Plus F. was starting to see a guy who was 25 and in the police academy too, a guy who was going to be able to make a good living some day. She invited him to a big fiesta she was planning for her 18th birthday, and the plan was that he would ask her father then if he could have permission to date F. (Already her father approved.) This is a big event, the asking to date the daughter event, and usually the young suitor is terrified. Everyone was talking and giggling and asking in suspense.
But then she learned the boyfriend was seeing a 14 year old girl, too. And the woman who owned the ice cream shop stopped paying F.. She kept saying she would, but that times were hard. She had F. working full time and was asking her to do other things, like clean her house. One day F. ran away. (She had to run away? I asked, wondering if she couldn't just have said, I'm not doing this. They nodded and looked at me, as if to say, don't you get it?)

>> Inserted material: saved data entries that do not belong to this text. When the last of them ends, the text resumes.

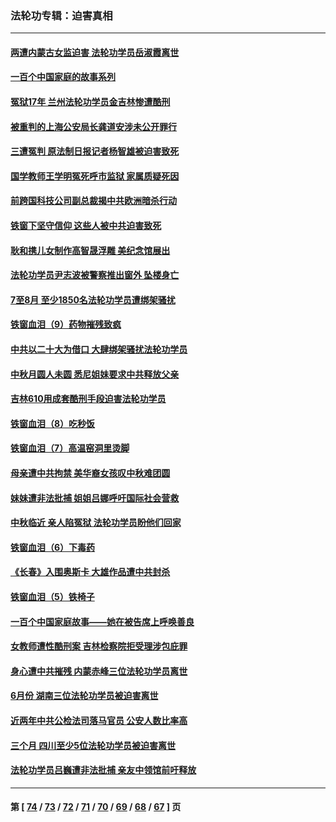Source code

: ### 法轮功专辑：迫害真相
---
#### [两遭内蒙古女监迫害 法轮功学员岳淑霞离世](../../pages/nf4379/n13834576.md?09300430) 
#### [一百个中国家庭的故事系列](../../pages/nf4379/n13833308.md?09300430) 
#### [冤狱17年 兰州法轮功学员金吉林惨遭酷刑](../../pages/nf4379/n13832422.md?09300430) 
#### [被重判的上海公安局长龚道安涉未公开罪行](../../pages/nf4379/n13831922.md?09300430) 
#### [三遭冤判 原法制日报记者杨智雄被迫害致死](../../pages/nf4379/n13830419.md?09300430) 
#### [国学教师王学明冤死呼市监狱 家属质疑死因](../../pages/nf4379/n13831866.md?09300430) 
#### [前跨国科技公司副总裁揭中共欧洲暗杀行动](../../pages/nf4379/n13827561.md?09300430) 
#### [铁窗下坚守信仰 这些人被中共迫害致死](../../pages/nf4379/n13828898.md?09300430) 
#### [耿和携儿女制作高智晟浮雕 美纪念馆展出](../../pages/nf4379/n13829624.md?09300430) 
#### [法轮功学员尹志波被警察推出窗外 坠楼身亡](../../pages/nf4379/n13828273.md?09300430) 
#### [7至8月 至少1850名法轮功学员遭绑架骚扰](../../pages/nf4379/n13824925.md?09300430) 
#### [铁窗血泪（9）药物摧残致疯](../../pages/nf4379/n13819243.md?09300430) 
#### [中共以二十大为借口 大肆绑架骚扰法轮功学员](../../pages/nf4379/n13819570.md?09300430) 
#### [中秋月圆人未圆 悉尼姐妹要求中共释放父亲](../../pages/nf4379/n13819642.md?09300430) 
#### [吉林610用成套酷刑手段迫害法轮功学员](../../pages/nf4379/n13814775.md?09300430) 
#### [铁窗血泪（8）吃秒饭](../../pages/nf4379/n13813761.md?09300430) 
#### [铁窗血泪（7）高温窑洞里烫脚](../../pages/nf4379/n13816073.md?09300430) 
#### [母亲遭中共拘禁 美华裔女孩叹中秋难团圆](../../pages/nf4379/n13815894.md?09300430) 
#### [妹妹遭非法批捕 姐姐吕娜呼吁国际社会营救](../../pages/nf4379/n13814832.md?09300430) 
#### [中秋临近 亲人陷冤狱 法轮功学员盼他们回家](../../pages/nf4379/n13814674.md?09300430) 
#### [铁窗血泪（6）下毒药](../../pages/nf4379/n13793192.md?09300430) 
#### [《长春》入围奥斯卡 大雄作品遭中共封杀](../../pages/nf4379/n13813594.md?09300430) 
#### [铁窗血泪（5）铁椅子](../../pages/nf4379/n13805871.md?09300430) 
#### [一百个中国家庭故事——她在被告席上呼唤善良](../../pages/nf4379/n13805472.md?09300430) 
#### [女教师遭性酷刑案 吉林检察院拒受理涉包庇罪](../../pages/nf4379/n13808837.md?09300430) 
#### [身心遭中共摧残 内蒙赤峰三位法轮功学员离世](../../pages/nf4379/n13808436.md?09300430) 
#### [6月份 湖南三位法轮功学员被迫害离世](../../pages/nf4379/n13807730.md?09300430) 
#### [近两年中共公检法司落马官员 公安人数比率高](../../pages/nf4379/n13807094.md?09300430) 
#### [三个月 四川至少5位法轮功学员被迫害离世](../../pages/nf4379/n13807221.md?09300430) 
#### [法轮功学员吕巍遭非法批捕 亲友中领馆前吁释放](../../pages/nf4379/n13806418.md?09300430) 

---
#### 第 [ [74](./74.md?09300430) / [73](./73.md?09300430) / [72](./72.md?09300430) / [71](./71.md?09300430) / [70](./70.md?09300430) / [69](./69.md?09300430) / [68](./68.md?09300430) / [67](./67.md?09300430) ] 页

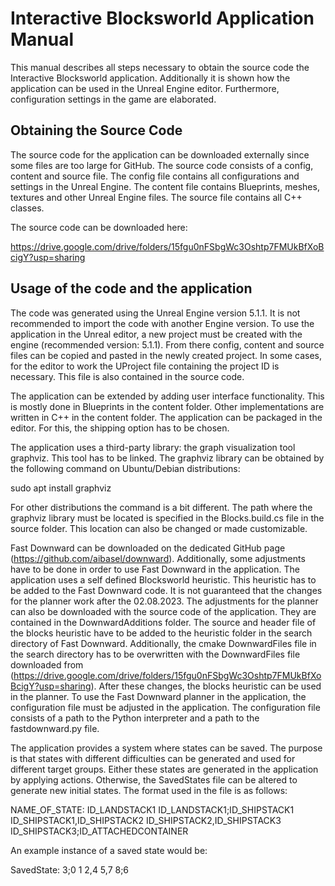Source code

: # Interactive Blocksworld Application Manual

This manual describes all steps necessary to obtain the source code the Interactive Blocksworld application. Additionally it is shown how the application can be used in the Unreal Engine editor.
Furthermore, configuration settings in the game are elaborated.

## Obtaining the Source Code
The source code for the application can be downloaded externally since some files are too large for GitHub.
The source code consists of a config, content and source file. The config file contains all configurations and settings in the Unreal Engine.
The content file contains Blueprints, meshes, textures and other Unreal Engine files. The source file contains all C++ classes.

The source code can be downloaded here:

https://drive.google.com/drive/folders/15fgu0nFSbgWc3Oshtp7FMUkBfXoBcigY?usp=sharing

## Usage of the code and the application
The code was generated using the Unreal Engine version 5.1.1. It is not recommended to import the code with another Engine version. To use the application in the Unreal editor, a new project must be created with the engine (recommended version: 5.1.1).
From there config, content and source files can be copied and pasted in the newly created project. In some cases, for the editor to work the UProject file containing the project ID is necessary. This file is also contained in the source code.

The application can be extended by adding user interface functionality. This is mostly done in Blueprints in the content folder. Other implementations are written in C++ in the content folder.
The application can be packaged in the editor. For this, the shipping option has to be chosen.

The application uses a third-party library: the graph visualization tool graphviz. This tool has to be linked. The graphviz library can be obtained by the following command on Ubuntu/Debian distributions:

sudo apt install graphviz

For other distributions the command is a bit different. The path where the graphviz library must be located is specified in the Blocks.build.cs file in the source folder. This location can also be changed or made customizable.

Fast Downward can be downloaded on the dedicated GitHub page (https://github.com/aibasel/downward). Additionally, some adjustments have to be done in order to use Fast Downward in the application. 
The application uses a self defined Blocksworld heuristic. This heuristic has to be added to the Fast Downward code.
It is not guaranteed that the changes for the planner work after the 02.08.2023. The adjustments for the planner can also be downloaded with the source code of the application. They are contained in the DownwardAdditions folder. The source and header file of the blocks heuristic have to be added to the heuristic folder in the search directory of Fast Downward.
Additionally, the cmake DownwardFiles file in the search directory has to be overwritten with the DownwardFiles file downloaded from (https://drive.google.com/drive/folders/15fgu0nFSbgWc3Oshtp7FMUkBfXoBcigY?usp=sharing). After these changes, the blocks heuristic can be used in the planner.
To use the Fast Downward planner in the application, the configuration file must be adjusted in the application. The configuration file consists of a path to the Python interpreter and a path to the fastdownward.py file.

The application provides a system where states can be saved. The purpose is that states with different difficulties can be generated and used for different target groups. Either these states are generated in the application by applying actions. Otherwise, the SavedStates file can be altered to generate new initial states. The format used in the file is as follows:

NAME_OF_STATE: ID_LANDSTACK1 ID_LANDSTACK1;ID_SHIPSTACK1 ID_SHIPSTACK1,ID_SHIPSTACK2 ID_SHIPSTACK2,ID_SHIPSTACK3 ID_SHIPSTACK3;ID_ATTACHEDCONTAINER

An example instance of a saved state would be:

SavedState: 3;0 1 2,4 5,7 8;6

Shortly after her return, C., an old man in the village died, so her eighteenth birthday party (that she'd been planning for weeks with Suzanne ordering the cake, and her mother worrying about the dress . . . and we were all planning to attend) was canceled because you can't have a party when someone in the village has just died. Instead there were seven days of funeral rites with everyone singing and praying into the nights.